Background
When the chart of infection spread for CoronaVirus was published it intrigued me that both the tall thin curve representing unrestricted spread and the short fat curve representing controlled spread were normal distribution bell curves.
I wanted to know why the curves rose and fell and in particular what made the curves fall in such a symmetrical way. Particularly what caused them to fall. I decided the best way was to make my own model so I can play with it.
When I started reading I realised Basic Reproduction Value, R0 (are-nought) was the most important factor. It's pretty well the only property of the spread of the virus that at this time we are able to control.
The tall thin curve is the number of hospitalisations with time with no intervention. The native property of the virus.
The short fat curve is the number of hospitalisations if the R0 value is attenuated by reducing the opportunity to spread. But why the bell? Why not an ever increasing exponential curve until everyone who will be hospitalised is?
Assumptions
The charts use hospitalisations. That's so the dotted line (available hospital resources) is relatable to the numbers. I have assumed that infections follow that curve. There is a skewing factor that Is not taken into account in those curves and in my calculations and that is that there should be more hospitalisations (though not infections) in as the more vulnerable will be hospitalised early.
I have used a simple model for the reproduction value iteration time. In reality the virus is infectious for a long period. I have seen number like 7-10 days in the incubation period and up to several weeks in the symptomatic period. I haven't modelled for this. For convenience I've called an iteration period a day.
The model uses a chance or opportunity factor. I have assumed that the opportunity factor is linear with the number of people who have been infected. There has been some talk of a small number of reinfections in South Korea. If infection does not confer immunity in the vast number of cases then all bets are off and we are all dead.
Population density will have a huge effect on R value (more specifically on oportunity factor.) I haven't even attempted to model how high density areas within the same population affect the overall shape of the curve. My speculation is that there will be a much longer tail as more isolated communities become infected over time.

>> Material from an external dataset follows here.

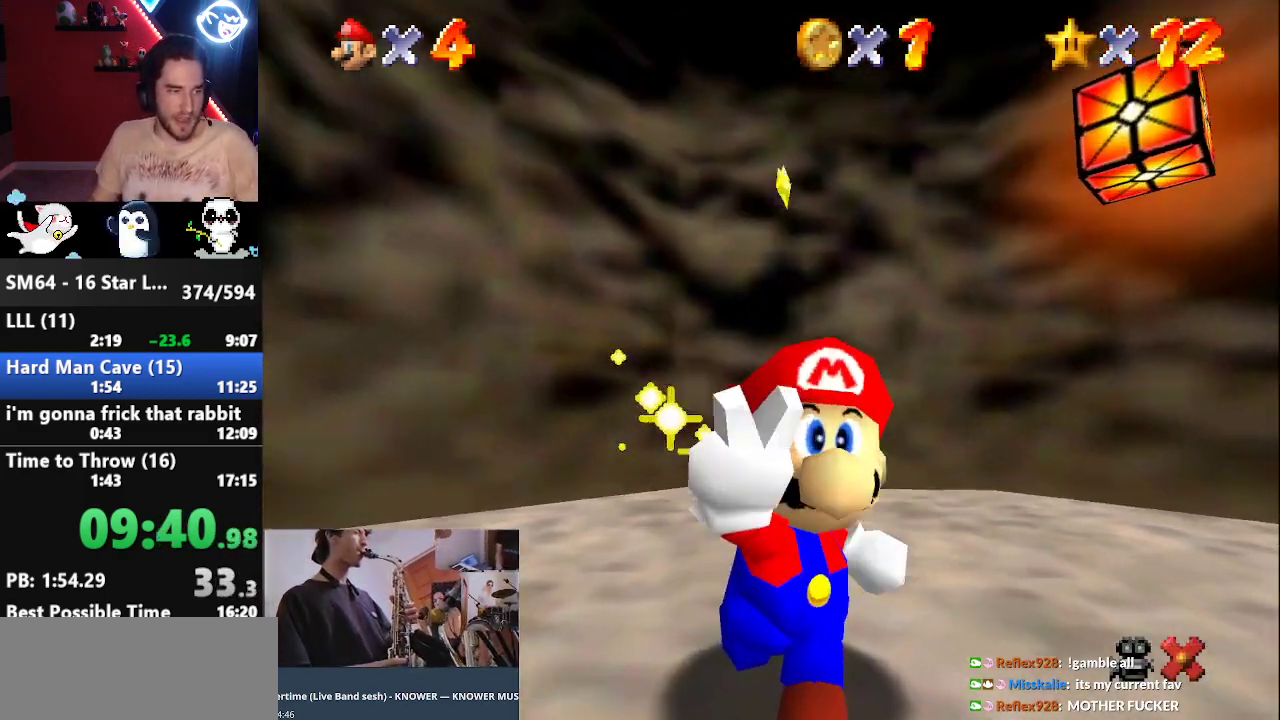
{"buttons": [], "left_stick": "center", "events": []}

The model has no 'fudge factors' to aim to give a preconceived result. The R based calculations are taken directly from the definition of R
Population density will have a huge effect on R value (more specifically on oportunity factor.) I haven't even attempted to model how high density areas within the same population affect the overall shape of the curve. My speculation is that there will be a much longer tail as more isolated communities become infected over time.

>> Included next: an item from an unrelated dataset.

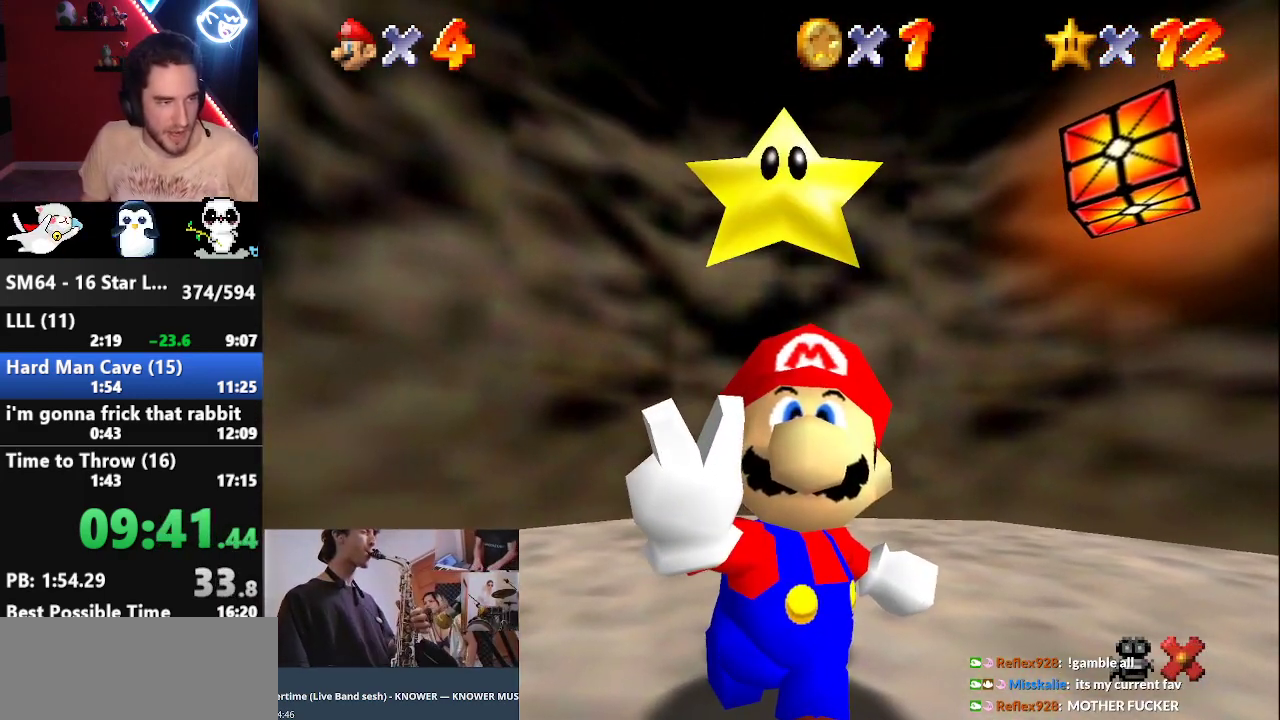
{"buttons": [], "left_stick": "center", "events": []}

The model has no 'fudge factors' to aim to give a preconceived result. The R based calculations are taken directly from the definition of R
Method
The model is very simple. Day zero there are n infectious cases. Which means on day two there will be n*R. The total infected is n+(n*R)* The next day the infections are the (total infected on the previous day) * RO. They are added to the running total.
I then apply an opportunity factor which is the chance of encountering RO number of people who are do not have acquired immunity. Which is the population/the running total of infected people.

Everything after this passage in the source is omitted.